D’Artagnan became pale. “Taken or killed!” cried he. “Oh, Sire, if you thought what you tell me, if you were sure you were telling me the truth, I should forget all that is just, all that is magnanimous in your words, to call you a barbarous King and an unnatural man. But I pardon you these words,” said he, smiling with pride; “I pardon them to a young Prince who does not know, who cannot comprehend, what such men as M. d’Herblay, M. du Vallon, and myself are. Taken or killed! Ah, ah, Sire! tell me, if the news is true, how much it has cost you in men and money.

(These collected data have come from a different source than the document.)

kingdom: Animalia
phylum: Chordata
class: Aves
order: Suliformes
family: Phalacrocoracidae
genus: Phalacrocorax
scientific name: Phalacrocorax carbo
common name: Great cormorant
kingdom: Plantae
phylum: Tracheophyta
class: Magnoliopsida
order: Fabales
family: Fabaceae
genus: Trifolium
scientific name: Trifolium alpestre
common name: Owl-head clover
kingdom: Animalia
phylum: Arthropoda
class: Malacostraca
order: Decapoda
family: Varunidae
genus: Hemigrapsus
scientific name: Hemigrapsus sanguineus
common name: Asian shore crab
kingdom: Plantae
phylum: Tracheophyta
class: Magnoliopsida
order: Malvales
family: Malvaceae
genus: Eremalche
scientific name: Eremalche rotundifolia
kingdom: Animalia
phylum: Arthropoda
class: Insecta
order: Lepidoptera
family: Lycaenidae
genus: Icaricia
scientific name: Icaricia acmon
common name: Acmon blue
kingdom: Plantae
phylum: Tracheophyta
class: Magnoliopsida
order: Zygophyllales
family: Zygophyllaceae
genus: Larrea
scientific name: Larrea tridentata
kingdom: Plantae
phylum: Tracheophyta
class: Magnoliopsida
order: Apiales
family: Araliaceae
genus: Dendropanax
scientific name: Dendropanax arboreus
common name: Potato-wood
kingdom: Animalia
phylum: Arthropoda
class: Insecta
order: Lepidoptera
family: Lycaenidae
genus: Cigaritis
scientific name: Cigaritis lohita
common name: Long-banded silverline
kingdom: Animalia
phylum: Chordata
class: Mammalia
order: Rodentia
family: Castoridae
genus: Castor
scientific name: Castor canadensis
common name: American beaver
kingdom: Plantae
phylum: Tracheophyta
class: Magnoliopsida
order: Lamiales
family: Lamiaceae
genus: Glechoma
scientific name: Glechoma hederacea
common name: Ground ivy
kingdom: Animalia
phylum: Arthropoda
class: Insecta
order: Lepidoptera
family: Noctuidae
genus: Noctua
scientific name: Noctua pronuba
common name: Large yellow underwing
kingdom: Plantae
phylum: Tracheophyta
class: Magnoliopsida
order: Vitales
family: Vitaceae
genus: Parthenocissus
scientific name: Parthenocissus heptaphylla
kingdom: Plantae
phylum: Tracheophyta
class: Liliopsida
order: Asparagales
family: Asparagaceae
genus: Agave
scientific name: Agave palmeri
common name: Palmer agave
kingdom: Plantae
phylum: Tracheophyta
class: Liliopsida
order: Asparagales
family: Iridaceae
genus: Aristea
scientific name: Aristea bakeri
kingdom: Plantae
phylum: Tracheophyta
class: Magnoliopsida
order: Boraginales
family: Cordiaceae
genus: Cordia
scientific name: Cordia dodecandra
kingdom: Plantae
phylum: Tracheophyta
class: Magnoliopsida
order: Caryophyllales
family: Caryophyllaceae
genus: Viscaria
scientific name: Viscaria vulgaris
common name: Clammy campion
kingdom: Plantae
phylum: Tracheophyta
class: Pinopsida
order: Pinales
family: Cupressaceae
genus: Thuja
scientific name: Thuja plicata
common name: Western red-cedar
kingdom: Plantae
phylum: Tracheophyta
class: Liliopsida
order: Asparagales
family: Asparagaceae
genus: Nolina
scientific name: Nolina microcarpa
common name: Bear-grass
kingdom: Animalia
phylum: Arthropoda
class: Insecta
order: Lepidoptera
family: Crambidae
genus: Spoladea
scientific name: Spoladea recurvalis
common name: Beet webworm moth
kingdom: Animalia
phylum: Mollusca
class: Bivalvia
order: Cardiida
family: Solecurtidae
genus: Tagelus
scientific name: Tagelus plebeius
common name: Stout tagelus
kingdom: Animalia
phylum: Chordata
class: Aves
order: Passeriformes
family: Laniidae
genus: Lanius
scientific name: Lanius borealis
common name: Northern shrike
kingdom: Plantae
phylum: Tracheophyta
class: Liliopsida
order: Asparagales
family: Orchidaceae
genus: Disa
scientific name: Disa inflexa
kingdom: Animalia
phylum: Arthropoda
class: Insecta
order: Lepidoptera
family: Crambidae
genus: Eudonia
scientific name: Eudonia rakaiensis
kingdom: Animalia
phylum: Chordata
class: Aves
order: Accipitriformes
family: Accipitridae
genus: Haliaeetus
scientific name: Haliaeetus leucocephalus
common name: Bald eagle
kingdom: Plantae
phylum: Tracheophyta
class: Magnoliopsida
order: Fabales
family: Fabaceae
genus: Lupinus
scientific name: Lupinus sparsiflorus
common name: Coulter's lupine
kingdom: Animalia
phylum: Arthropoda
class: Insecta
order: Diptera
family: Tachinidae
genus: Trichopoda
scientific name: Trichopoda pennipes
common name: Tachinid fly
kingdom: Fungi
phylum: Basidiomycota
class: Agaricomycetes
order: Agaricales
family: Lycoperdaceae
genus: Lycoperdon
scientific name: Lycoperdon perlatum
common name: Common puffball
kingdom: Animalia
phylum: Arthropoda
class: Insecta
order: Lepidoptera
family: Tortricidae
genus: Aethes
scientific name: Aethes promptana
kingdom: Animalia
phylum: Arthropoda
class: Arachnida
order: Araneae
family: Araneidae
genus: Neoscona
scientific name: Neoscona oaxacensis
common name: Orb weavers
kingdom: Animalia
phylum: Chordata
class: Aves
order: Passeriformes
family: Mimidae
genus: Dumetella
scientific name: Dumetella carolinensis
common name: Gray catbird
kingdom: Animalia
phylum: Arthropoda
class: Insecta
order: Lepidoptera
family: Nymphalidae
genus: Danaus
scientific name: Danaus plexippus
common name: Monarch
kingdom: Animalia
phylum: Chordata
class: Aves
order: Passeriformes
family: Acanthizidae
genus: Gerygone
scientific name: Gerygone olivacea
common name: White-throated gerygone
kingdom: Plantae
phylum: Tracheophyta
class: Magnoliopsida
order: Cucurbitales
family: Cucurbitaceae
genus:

We will then reckon if the game has been worth the stakes.”

As he spoke thus, the King went up to him in great anger and said, “M. d’Artagnan, your replies are those of a rebel! Tell me, if you please, who is King of France? Do you know any other?”

“Sire,” replied the captain of the Musketeers, coldly, “I remember that one morning at Vaux you addressed that question to people who did not know how to answer it, while I, on my part, did answer it. If I recognized my King on that day, when the thing was not easy, I think it would be useless to ask it of me now, when your Majesty is alone with me.”

At these words, Louis cast down his eyes. It appeared to him that the shade of the unfortunate Philippe passed between d’Artagnan and himself, to evoke the remembrance of that terrible adventure. Almost at the same moment an officer entered and placed a despatch in the hands of the King, who, in his turn, changed color while reading it. “Monsieur,” said he, “what I learn here you would know later; it is better I should tell you, and that you should learn it from the mouth of your King. A battle has taken place at Belle-Isle.”

“Oh! ah!” said d’Artagnan, with a calm air, though his heart beat enough to break through his chest. “Well, Sire?”

“Well, Monsieur; and I have lost a hundred and six men.”

A beam of joy and pride shone in the eyes of d’Artagnan. “And the rebels?”

“The rebels have fled,” said the King.

D’Artagnan could not restrain a cry of triumph. “Only,” added the King, “I have a fleet which closely blockades Belle-Isle, and I am certain no boat can escape.”